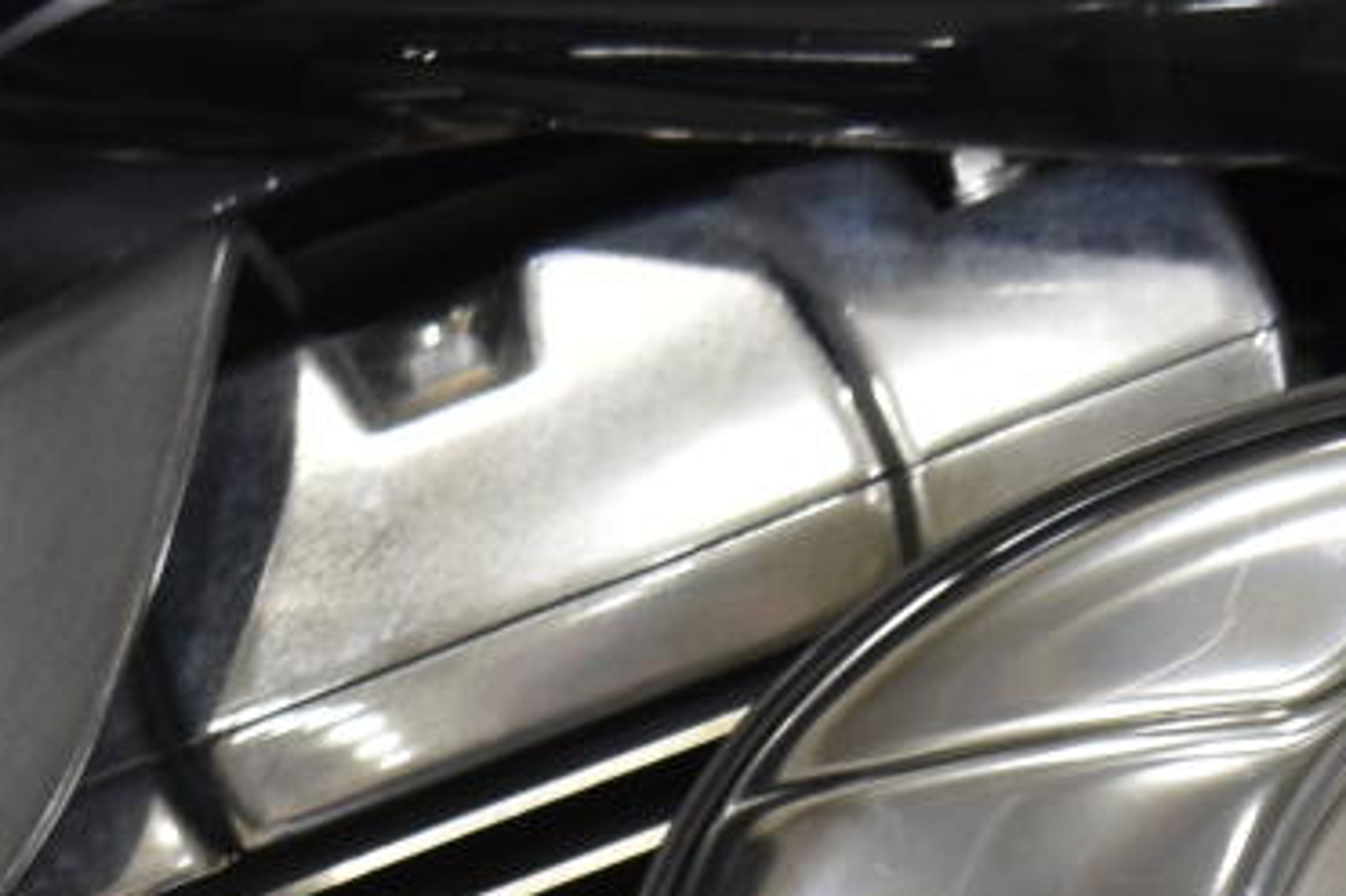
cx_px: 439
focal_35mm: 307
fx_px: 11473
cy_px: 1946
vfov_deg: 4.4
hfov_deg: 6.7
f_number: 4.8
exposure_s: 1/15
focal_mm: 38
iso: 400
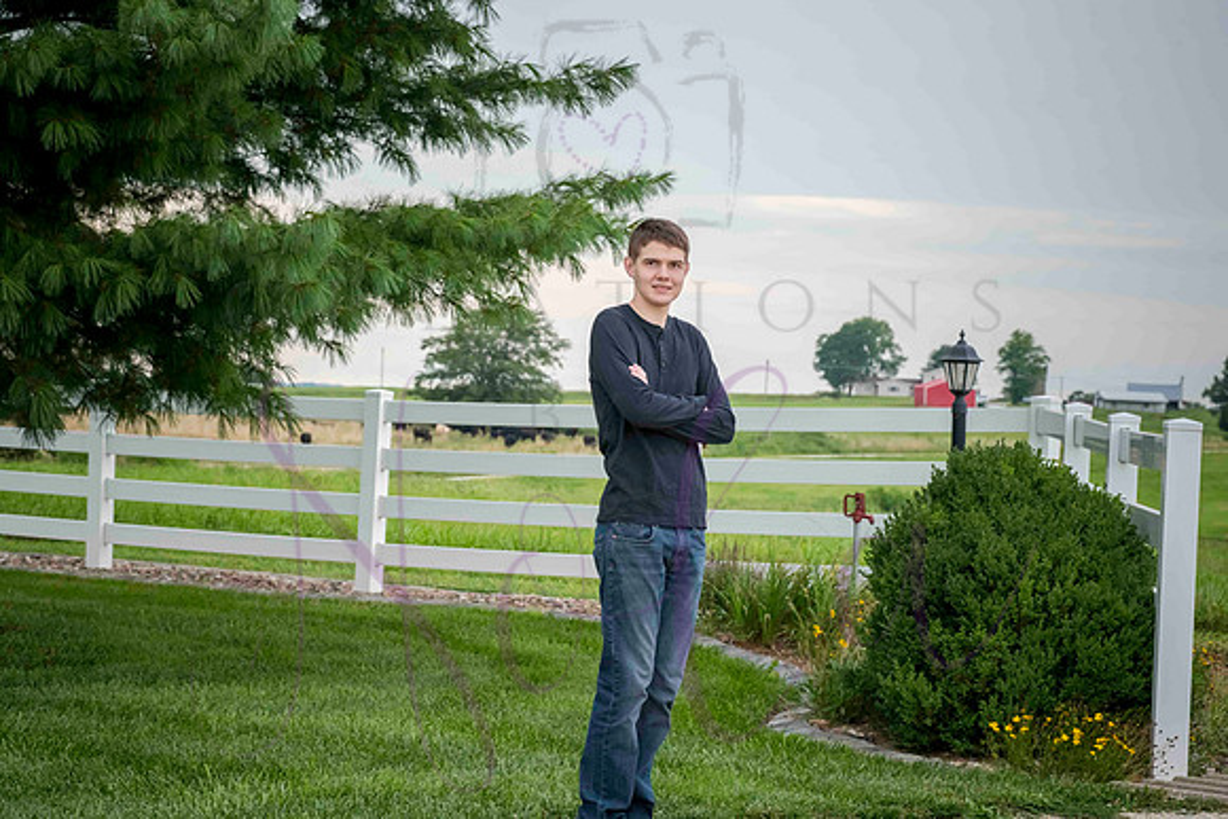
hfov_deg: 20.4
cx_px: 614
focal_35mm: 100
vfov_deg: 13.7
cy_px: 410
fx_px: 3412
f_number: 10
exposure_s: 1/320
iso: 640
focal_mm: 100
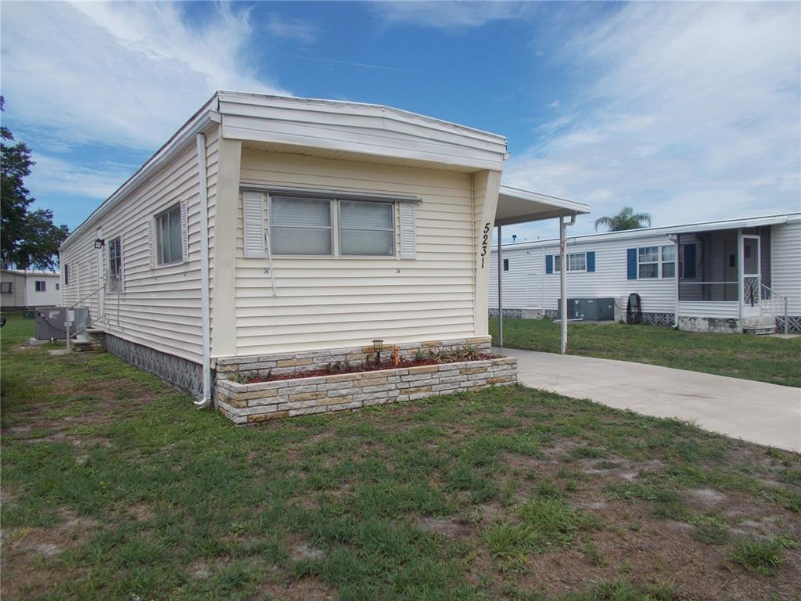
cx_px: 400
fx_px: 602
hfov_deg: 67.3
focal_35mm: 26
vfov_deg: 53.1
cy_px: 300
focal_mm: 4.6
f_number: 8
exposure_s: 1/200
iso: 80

************

Problem to solve ▸ Should a record include a picture, drop the picture and write out the remainder exactly.

Response ▸
cx_px: 439
focal_35mm: 307
fx_px: 11473
cy_px: 1946
vfov_deg: 4.4
hfov_deg: 6.7
f_number: 4.8
exposure_s: 1/15
focal_mm: 38
iso: 400
hfov_deg: 20.4
cx_px: 614
focal_35mm: 100
vfov_deg: 13.7
cy_px: 410
fx_px: 3412
f_number: 10
exposure_s: 1/320
iso: 640
focal_mm: 100
cx_px: 400
fx_px: 602
hfov_deg: 67.3
focal_35mm: 26
vfov_deg: 53.1
cy_px: 300
focal_mm: 4.6
f_number: 8
exposure_s: 1/200
iso: 80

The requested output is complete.